« Le Petit Prince », paru pour la première fois en 1943 aux États-Unis, n’a fait son apparition en France qu’en 1946, après la mort de son auteur. Depuis cette date, plus de 200 millions d’exemplaires ont été vendus. Ce livre occupe une place de choix parmi les ouvrages les plus traduits à travers le monde.
Un voyage au cœur de la création du Petit Prince : Une nouvelle perspective sur la vie d’Antoine de Saint-Exupéry est révélée dans un documentaire poignant d’Arte, un mélange captivant d’animation et d’archives, qui dévoile la genèse moins connue de sa célèbre histoire, à découvrir ou à redécouvrir sous un nouvel angle.
Accessible dès mercredi sur arte.tv et diffusé sur la télévision le 20 décembre, Le petit prince, la naissance d’une étoile s’intéresse aux quatre dernières années de la vie de « Saint-Ex », durant le tumulte de la Seconde Guerre mondiale. De 1940, année de la débâcle française, lorsque le pilote s’enfuit à New York après avoir une fois de plus frisé la mort, jusqu’à sa disparition en 1944 lors d’une mission de reconnaissance en Méditerranée.
Un conte universel
C’est au cours de cette période que l’écrivain déprimé donne naissance à son ouvrage ultime, qui célèbre son 80ème anniversaire. « On dirait qu’il s’agit d’un délai accordé par la vie pour nous offrir Le Petit Prince », confie à l’AFP le réalisateur Vincent Nguyen, soulignant l’importance de se focaliser sur « ces quatre années ». Luttant contre son attirance pour ses maîtresses et sa femme Consuelo, frustré de ne pouvoir se battre (jugé trop âgé par l’US Air Force) et mal à sa place parmi les expatriés qui discutent de la guerre en sirotant du champagne, Saint-Ex endure un exil « extrêmement douloureux », souligne l’ancien journaliste de France 2.
Néanmoins, en 1942, « l’humaniste qui commence sérieusement à perdre la foi en l’humanité » se plonge dans la rédaction d’un conte pour enfants, proposée par ses éditeurs américains après l’avoir vu esquisser un petit personnage à la dérobée. Il y versera « toute son essence » pour ce récit universel, cette « remise en question de la société » toujours pertinente, raconte Vincent Nguyen.
Le processus de création du conte, raconté par le chercheur Alain Vircondelet dans une publication intitulée Un été à Long Island en 2021, n’a jamais été projeté à l’écran, souligne le réalisateur, qui a été approché en 2019 par un descendant de Saint-Exupéry pour réaliser un documentaire sur Le Petit Prince.
Cependant, cette fois-ci, le co-créateur d’Un jour, un destin sur France 2 fait le choix de ne pas s’appuyer sur des historiens ou des biographes, mais de « redonner vie » à Saint-Ex lui-même, interprété par François Morel, ainsi qu’à ses proches, tels que son épouse (Marta Domingo), la rose du Petit Prince, ou son ami à qui il a dédié son œuvre majeure, Léon Werth (François Berléand), qui sert de narrateur principal au documentaire.
Il a donc recours à l’animation, en collaboration avec la société de production les Films d’ici, créateurs de Valse avec Bachir et Josep.
Des reconstitutions aux côtés d’images d’archives
« Au gré des circonstances, comme cette période de la vie de Saint-Ex a été très peu documentée visuellement », une multitude de scènes ont été restituées, entrelacées avec des images d’archives et des flash-back pseudo-rêveurs, le tout soutenu par des citations, explique Vincent Nguyen.

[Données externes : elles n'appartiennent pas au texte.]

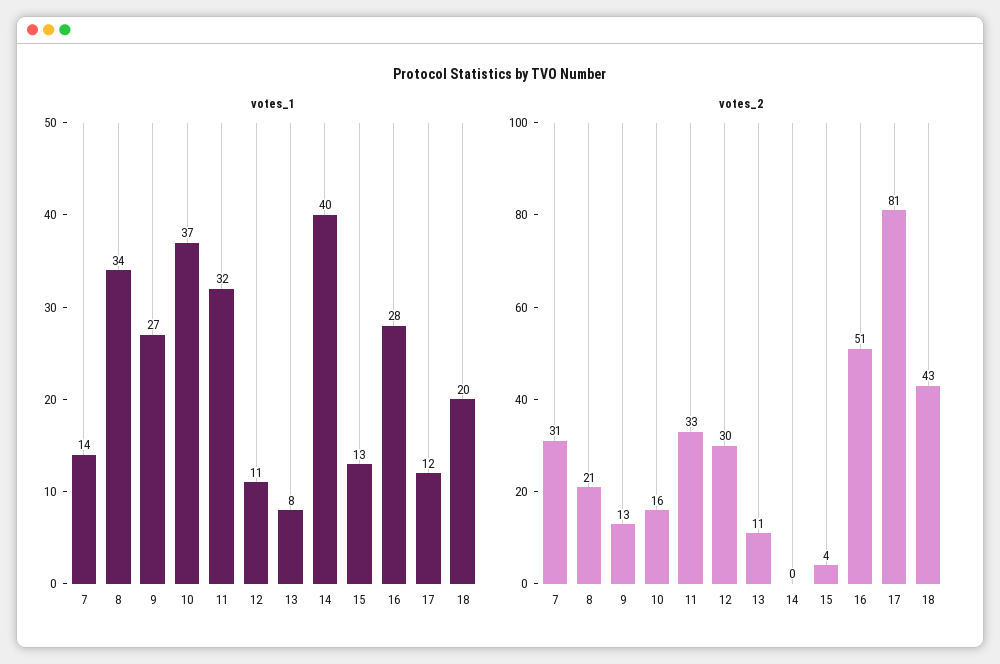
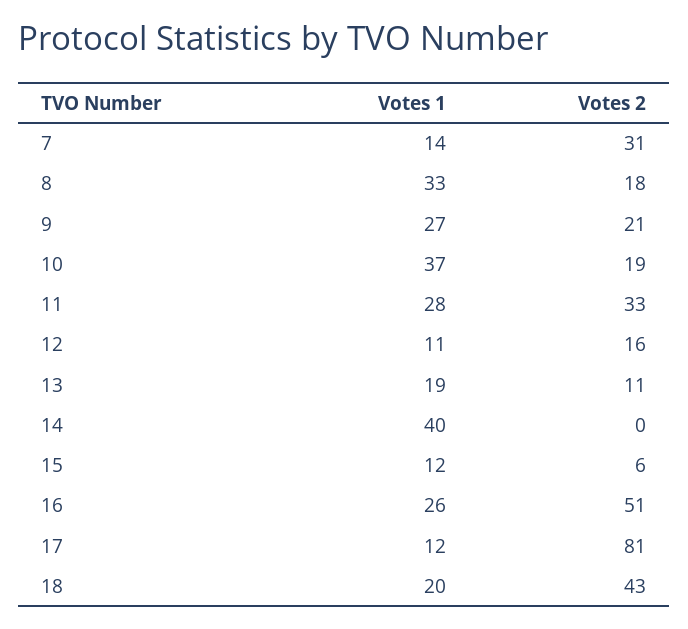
votes_1, 8: 34 -> 33
votes_1, 11: 32 -> 28
votes_1, 13: 8 -> 19
votes_1, 15: 13 -> 12
votes_1, 16: 28 -> 26
votes_2, 8: 21 -> 18
votes_2, 9: 13 -> 21
votes_2, 10: 16 -> 19
votes_2, 12: 30 -> 16
votes_2, 15: 4 -> 6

« Pour contrebalancer mon approche très journalistique, fascinée par la réalité – au point de recréer l’appartement de Saint-Exupéry à partir de plans d’architecte ou de passer trois mois à chercher le modèle exact du dictaphone qu’il utilisait – j’ai fait appel à un scénariste de fiction, Jean-Louis Milesi (Marius et Jeannette) ».
Étant donné que l’animation a un « coût prohibitif », il « a fallu innover techniquement » pour respecter le budget, ajoute le cinéaste documentaire, qui a mis à profit l’intelligence artificielle.
Un « héros » mais aussi un « goujat »
Le renouveau de la relation entre les héritiers d’Antoine et Consuelo de Saint-Exupéry, concrétisé en 2021 par la publication de leurs lettres, a facilité le travail du réalisateur, qui a pu révéler des aspects totalement inédits.
Dans sa volonté de ne pas faire une hagiographie de celui qu’il considère comme un « génie » et un « héros absolu », tout en « dédramatisant » le personnage de Consuelo, il s’est efforcé de montrer la complexité de leur relation, ainsi que l’absence de délicatesse de Saint-Exupéry.